§ Exercise
From the text on the 1910 Blease campaign affidavits, pull out the words from "G. C. DISMUKES, (L." to "protection extended them." and copy them without any change.

State of South Carolina, County of Richland. Personally comes before me Fred H. Dominick and makes oath that during the year 1910 he was connected with the management of Governor Cole. L. Blease's campaign; and as to the charges that any amounts were contributed by the alleged blind tigers of Charleston and used in the furtherance of Mr. Blease's candidacy, this deponent has no knowledge whatsoever; that he has never received one cent from any blind tigers as contributions to Mr. Blease's campaign, and that if such a fund was contributed he has never received same and never used same, nor has he any knowledge of it—the first intimation he having had of this charge being the charges as made by Thomas B. Felder.

As to the charge of his having gone to Charleston between the first and second primaries, after Governor Blease had already been there and got a suit case full of money, and when that ran out, that I went there and got another suit case full, the charge is absolutely false. I have never received and never made any requests for any campaign contributions from any blind tigers in Charleston.

FRED H. DOMINICK. Sworn to before me this 19th July, 1912.


Notary Public for South Carolina. State of South Carolina, County of Richland. Eugene S. Blease, being duly sworn, says that during the campaign of 1910 he assisted Fred H. Dominick in conducting the

campaign of Cole. L. Blease for Governor of the State. Deponent did not, at any time, and has never in his life for any purpose whatever received any sum of money from any blind tiger in the city of Charleston.


Sworn to before me this 19th July, 1912.

G. C. DISMUKES, (L. S.) Notary Public for South Carolina.


The statement of Felder that I went to Charleston for the purpose of getting money during the time intervening between the first and second primaries of the campaign two years ago, is but another example of this man's quickness to make statements without even reflecting. During the whole of the two weeks between the two elections, with the exception of one day and one night spent in the city of Columbia, I remained at home in Newberry. I was not in Charleston between-the first and second primaries.


As to the statements that I have been and am getting graft from the blind tigers of Charleston as immunity for protection extended them.

This originated with John P. Grace, the present Mayor of Charleston, on account of my not allowing him to have the control and appointment of the constabulary force in Charleston, and to run the matter of enforcing the dispensary law and the sale of whiskey in that city. The investigating committee has already heard him and his attempted proof, and the people surely are convinced that there is no foundation in any one of “his charges.” Each and every one of his false accusations have been denied—even my bitterest enemy, the Columbia State, admitted that there was no criminality traced to the Governor's office. I answered Grace's insinuations at the campaign meeting in the city of Charleston and stated in his presence that any man who made that accusation against me was a malicious character thief and cowardly liar.

§ Data listing
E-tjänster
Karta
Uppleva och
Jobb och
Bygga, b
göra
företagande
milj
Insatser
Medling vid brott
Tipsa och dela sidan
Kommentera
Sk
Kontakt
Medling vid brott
* * *
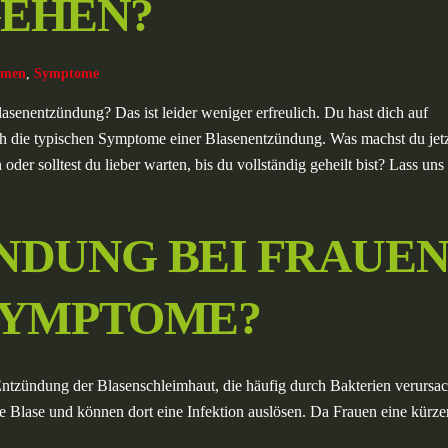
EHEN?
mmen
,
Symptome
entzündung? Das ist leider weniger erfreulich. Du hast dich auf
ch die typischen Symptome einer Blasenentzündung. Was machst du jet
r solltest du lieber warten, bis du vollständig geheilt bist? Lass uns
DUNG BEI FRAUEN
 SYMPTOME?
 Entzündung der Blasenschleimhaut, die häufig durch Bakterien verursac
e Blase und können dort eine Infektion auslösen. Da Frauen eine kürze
==
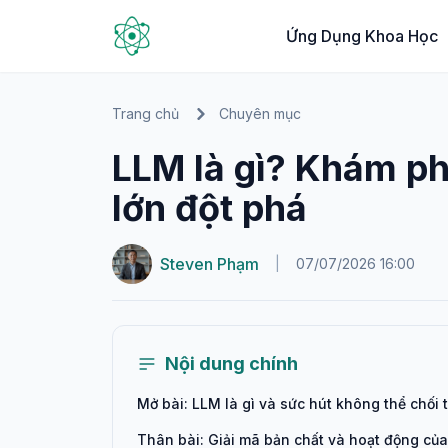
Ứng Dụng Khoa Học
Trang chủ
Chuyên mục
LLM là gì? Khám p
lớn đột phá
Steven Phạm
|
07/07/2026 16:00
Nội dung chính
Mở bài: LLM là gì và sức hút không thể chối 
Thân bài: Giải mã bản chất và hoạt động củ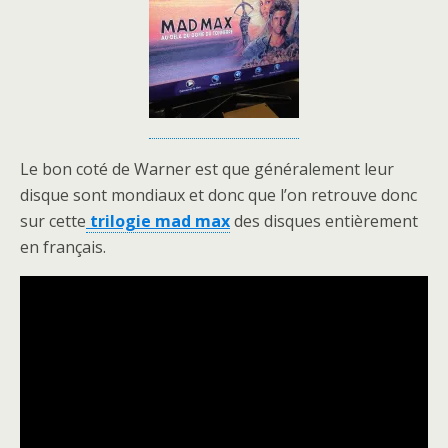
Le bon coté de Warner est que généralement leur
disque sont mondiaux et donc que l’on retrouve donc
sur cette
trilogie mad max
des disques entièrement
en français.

§ Answer for the task
G. C. DISMUKES, (L. S.) Notary Public for South Carolina.


The statement of Felder that I went to Charleston for the purpose of getting money during the time intervening between the first and second primaries of the campaign two years ago, is but another example of this man's quickness to make statements without even reflecting. During the whole of the two weeks between the two elections, with the exception of one day and one night spent in the city of Columbia, I remained at home in Newberry. I was not in Charleston between-the first and second primaries.


As to the statements that I have been and am getting graft from the blind tigers of Charleston as immunity for protection extended them.